Around the year 17 Tacfarinas, who had served in the Roman Army before deserting to take the lead of a revolt by federated Berber tribes and their Moorish neighbors, whose leaders Mazippa, and the Cinithians revolted against the Roman army. The insurrection, based on the tactics of harassment (contemporary guerrilla warfare), stretched from Little Syrte in the east to Mauretania in the west and lasted seven years. The proconsul Cornelius Dolabella ended the war by besieging the fort of Tacfarinas, presumably situated at Auzia, in the year 24 apr. AD

It was also the most frequented Roman tourist spot for the gazelle hunting that the city itself was named by the Algerian administration Sour-El-Ghozlane meaning Rampart of the Gazelles. For a long time, Auzia was a commercial city but its development was hampered by several internal conflicts and violent tribal revolts.

===French Colonial===
Sour El Ghozlane served under the French as a military post from 1845 and received the name of Aumale in honor of the Duke of Aumale, son of Louis Philippe.

==Famous Residents==
The poets Djamel Amrani (1935–2005), Messaour Boulanouar (1933), Kaddour M'Hamsadji (1933) and Arezki Metref (1952) are natives of Sour El-Ghozlane and M'hamed Aoune lived there.

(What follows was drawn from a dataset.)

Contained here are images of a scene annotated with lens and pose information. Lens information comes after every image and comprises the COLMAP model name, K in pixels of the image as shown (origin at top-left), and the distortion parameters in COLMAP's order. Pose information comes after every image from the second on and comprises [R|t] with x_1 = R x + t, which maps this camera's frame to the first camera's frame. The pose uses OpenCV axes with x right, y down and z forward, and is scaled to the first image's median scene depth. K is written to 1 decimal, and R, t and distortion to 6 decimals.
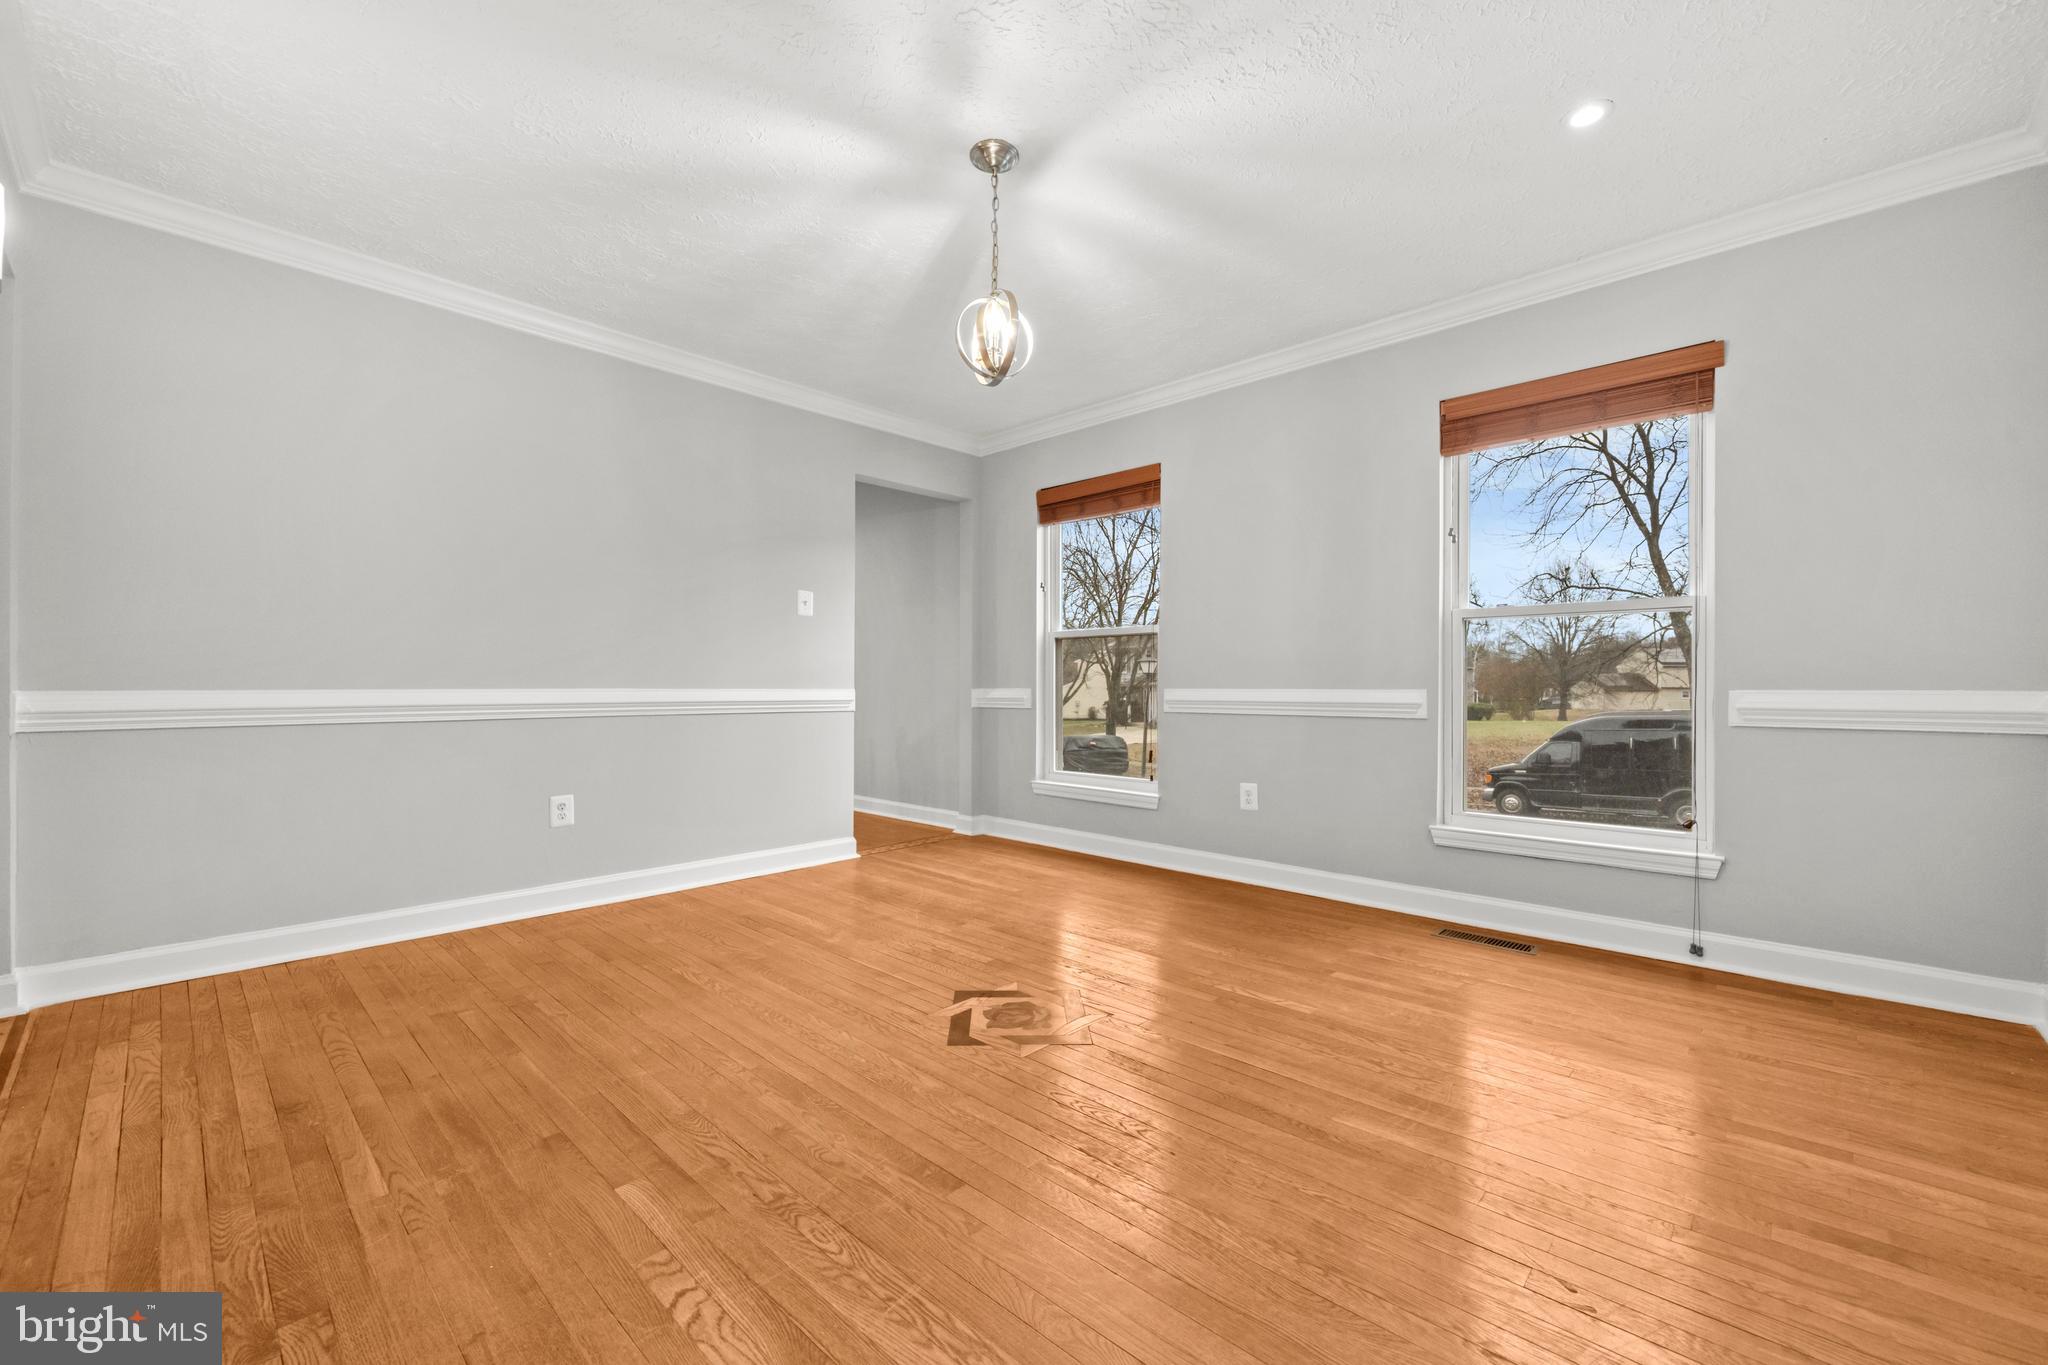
lens RADIAL K [[745.4, 0, 1026.7], [0, 745.4, 695.7], [0, 0, 1]] dist [-0.000844, -0.000050]
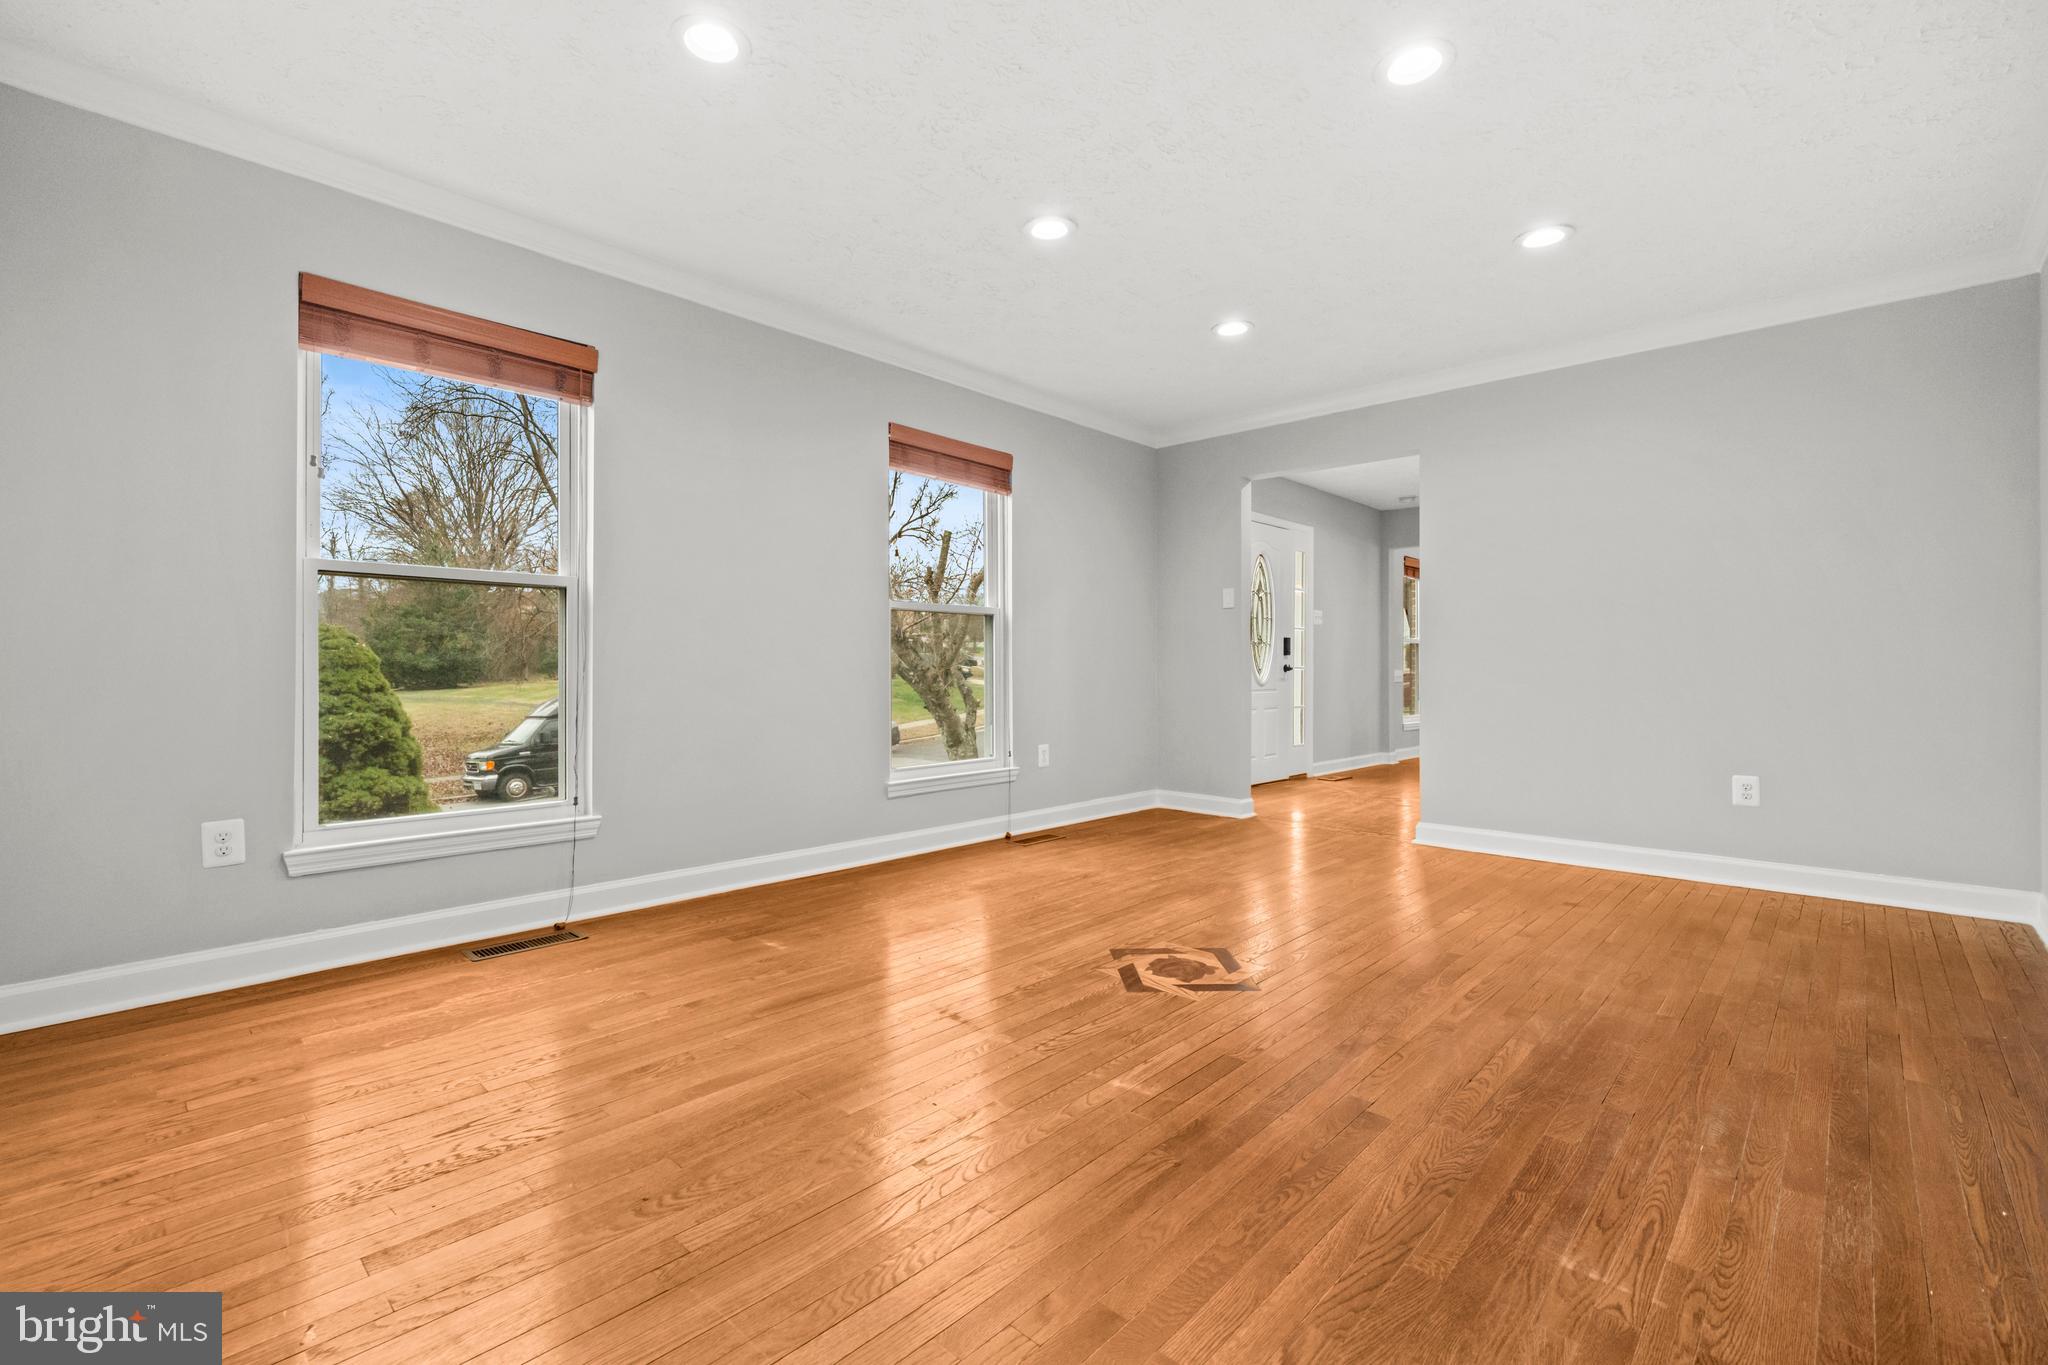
lens RADIAL K [[869.4, 0, 1026.5], [0, 869.4, 671.8], [0, 0, 1]] dist [-0.000769, -0.000228]
pose [[0.059000, -0.010524, 0.998203, -0.363032], [0.002834, 0.999942, 0.010375, -0.007237], [-0.998254, 0.002216, 0.059026, 0.318860]]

Mourad Kaouah (1919–1989) and the French actor Jean-Claude Brialy (1933–2007) were also born there.

In La Chimère and the Gui (ed. Of the Writers, 2002) General Norbert Molinier speaks at length about his childhood in Aumale.

A text by Jean Sénac entitled Poetry by Sour-El-Ghozlane was published in 1981 by L'Orycte, and reprinted in Jean Sénac

Conrad Detrez and Vital Lahaye taught in the early 1970s at El-Ghazali High School in Sour El-Ghozlane.